In a company or organization, this is called “path dependency.” Microeconomic research also shows that humans are generally risk averse. People have an aversion to taking risk and maintain a “status quo bias” – they desire for the current status even when a proposed change will improve their situation in the long run. Anyone that’s worked for a big company (or even a small one) has heard – “I don’t know. That’s just the way it’s done around here…”

As an entrepreneur or salesperson with a new product – one that will absolutely improve the situation of your prospective customers – how do you deal with this reality?

As the keynote speaker at last night’s Sacramento Startup Expo, I suggested to the audience that they focus on two things:2015-04-06 19.56.05

1. Give your customers a specific reason to make a change. It has to be more than just the standard – “Our product will decrease your costs by 35% over 12 months…” or “Our customers have experienced a 55% increase in efficiency after implementing our solution…”

Find a way to connect with person and team making the purchasing decision. What is their personal motivation?

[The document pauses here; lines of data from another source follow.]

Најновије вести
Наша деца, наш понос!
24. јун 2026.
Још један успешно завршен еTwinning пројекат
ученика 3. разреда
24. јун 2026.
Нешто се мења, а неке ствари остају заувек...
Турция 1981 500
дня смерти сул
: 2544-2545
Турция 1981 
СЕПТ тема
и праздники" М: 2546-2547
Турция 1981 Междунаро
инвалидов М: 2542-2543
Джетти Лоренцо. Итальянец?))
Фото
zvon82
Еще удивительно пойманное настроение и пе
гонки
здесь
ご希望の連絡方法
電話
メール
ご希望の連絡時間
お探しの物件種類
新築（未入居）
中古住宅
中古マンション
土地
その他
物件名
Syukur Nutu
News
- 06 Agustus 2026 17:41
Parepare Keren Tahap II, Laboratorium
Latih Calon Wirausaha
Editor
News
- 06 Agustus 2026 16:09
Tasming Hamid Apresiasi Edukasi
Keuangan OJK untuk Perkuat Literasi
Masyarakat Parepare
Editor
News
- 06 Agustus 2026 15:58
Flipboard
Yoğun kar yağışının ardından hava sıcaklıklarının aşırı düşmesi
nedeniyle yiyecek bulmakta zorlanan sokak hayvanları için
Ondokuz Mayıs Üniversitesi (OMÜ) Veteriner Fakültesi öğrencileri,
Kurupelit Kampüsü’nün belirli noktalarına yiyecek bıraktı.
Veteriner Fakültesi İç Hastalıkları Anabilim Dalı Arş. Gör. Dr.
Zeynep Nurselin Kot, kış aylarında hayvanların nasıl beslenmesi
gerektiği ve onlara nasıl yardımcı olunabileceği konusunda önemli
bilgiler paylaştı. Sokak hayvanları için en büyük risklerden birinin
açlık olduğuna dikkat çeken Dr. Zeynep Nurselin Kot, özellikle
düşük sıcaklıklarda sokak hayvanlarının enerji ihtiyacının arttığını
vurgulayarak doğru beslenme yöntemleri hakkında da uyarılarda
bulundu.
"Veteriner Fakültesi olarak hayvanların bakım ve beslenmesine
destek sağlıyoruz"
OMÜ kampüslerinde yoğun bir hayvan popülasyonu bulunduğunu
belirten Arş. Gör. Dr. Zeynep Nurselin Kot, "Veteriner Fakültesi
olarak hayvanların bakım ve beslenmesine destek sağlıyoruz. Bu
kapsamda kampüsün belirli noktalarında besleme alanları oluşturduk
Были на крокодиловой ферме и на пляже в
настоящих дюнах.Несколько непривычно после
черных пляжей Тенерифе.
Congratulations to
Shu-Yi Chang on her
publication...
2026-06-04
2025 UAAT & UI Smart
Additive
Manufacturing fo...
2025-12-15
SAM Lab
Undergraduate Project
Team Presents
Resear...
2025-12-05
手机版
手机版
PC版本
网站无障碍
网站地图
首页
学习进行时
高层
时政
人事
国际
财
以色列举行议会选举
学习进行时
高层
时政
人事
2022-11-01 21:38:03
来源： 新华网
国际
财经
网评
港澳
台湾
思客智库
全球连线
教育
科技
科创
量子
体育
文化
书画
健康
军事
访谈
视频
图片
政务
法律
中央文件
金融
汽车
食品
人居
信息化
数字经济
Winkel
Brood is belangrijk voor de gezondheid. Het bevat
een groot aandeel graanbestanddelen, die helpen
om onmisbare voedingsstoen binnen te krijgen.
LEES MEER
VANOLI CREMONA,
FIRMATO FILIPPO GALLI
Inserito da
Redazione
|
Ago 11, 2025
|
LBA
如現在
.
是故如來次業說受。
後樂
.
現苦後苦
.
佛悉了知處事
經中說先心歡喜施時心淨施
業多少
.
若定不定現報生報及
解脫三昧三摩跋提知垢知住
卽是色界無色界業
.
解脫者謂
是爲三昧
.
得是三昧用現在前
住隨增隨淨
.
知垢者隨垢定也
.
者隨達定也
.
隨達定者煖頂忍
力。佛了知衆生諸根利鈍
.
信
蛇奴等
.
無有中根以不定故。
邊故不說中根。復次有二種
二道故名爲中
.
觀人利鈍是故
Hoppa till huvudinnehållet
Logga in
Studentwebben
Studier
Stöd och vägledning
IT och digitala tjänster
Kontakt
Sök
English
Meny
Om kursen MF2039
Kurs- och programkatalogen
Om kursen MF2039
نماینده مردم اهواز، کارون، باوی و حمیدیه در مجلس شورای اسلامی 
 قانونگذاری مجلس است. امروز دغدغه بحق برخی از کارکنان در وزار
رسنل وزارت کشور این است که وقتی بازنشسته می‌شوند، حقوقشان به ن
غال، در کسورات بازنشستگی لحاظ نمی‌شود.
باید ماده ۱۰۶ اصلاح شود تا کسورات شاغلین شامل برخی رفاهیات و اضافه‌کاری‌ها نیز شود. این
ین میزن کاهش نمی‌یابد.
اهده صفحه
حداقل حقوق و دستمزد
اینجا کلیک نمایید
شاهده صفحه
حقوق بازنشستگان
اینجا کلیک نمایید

How are their personal goals and incentives aligned with your product?

As an example, imagine your buyer is a newly appointed division head While she’s probably looking for ways to increase output and run the business more efficiently, her personal motivation might be to find ways to score quick wins in the first 90 days to prove to her managers that they made the right decision in hiring her for the job.

  • Could you align your solution with her short term needs to find quick wins, instead of selling a long term solution that might take months to implement,
  • Are there high value problems in the business unit that your product addresses immediately?
  • Could run a pilot program at a low economic cost to her so the decision stays local, and if successful, she can then show her managers who she is immediately impacting the business?

By keeping the implementation small, she wins if the pilot is successful because she looks like a hero. And if the pilot fails, she need not worry about losing face with her superiors early in her tenure.

2. Motivate your customers to take action by demonstrating a clear implementation plan. Show your buyers how purchasing and implementation process works when they buy from you.

For example, build a “7 x 1” framework, thinking in terms of “first” time period intervals to show your customers specifically what happens when they purchase from you. These intervals are:

The first minute…
The first hour…
The first day…
The first week…
The first month…
The first quarter…
The first year…

What would happen the very first minute that your customer gives you the green light? Would you inform your engineering team to begin implementing immediately? Would you set up a conference call with the customer’s chief risk officer to discuss the implementation plan? Would you set up logins for all of the users covered by the license? It’s different for every product and every customer, so think about what should happen this very first minute for each customer.

Further, after the first hour, what would have happened? Do you call the customers IT department to discuss support systems? Do you schedule travel for onsite training? Do you contact the finance department to arrange payment specifications?

By the end of the first week, should you have finished training and have your first users logging into your software? Should you be rolling out your software with the customer’s satellite office in Tacoma?

It’s up to you, your product, and the customer as to what happens. This will be different for every situation.

Following this “first” interval thinking and share your plan with your customer, gives them the confidence they deserve to know what you’re doing. This also builds trust and presents the opportunity to develop this plan with the customer. Maybe the customer says – “Hmmm….. rolling out to the Tacoma office after the first week is a little aggressive. We should do plan that for week three.” Great! Now you have buy in from your customer and they become your partner in the sales process to push through this decision.

Help your customers find new grass in the pasture by giving them a reason to take action with a clear plan.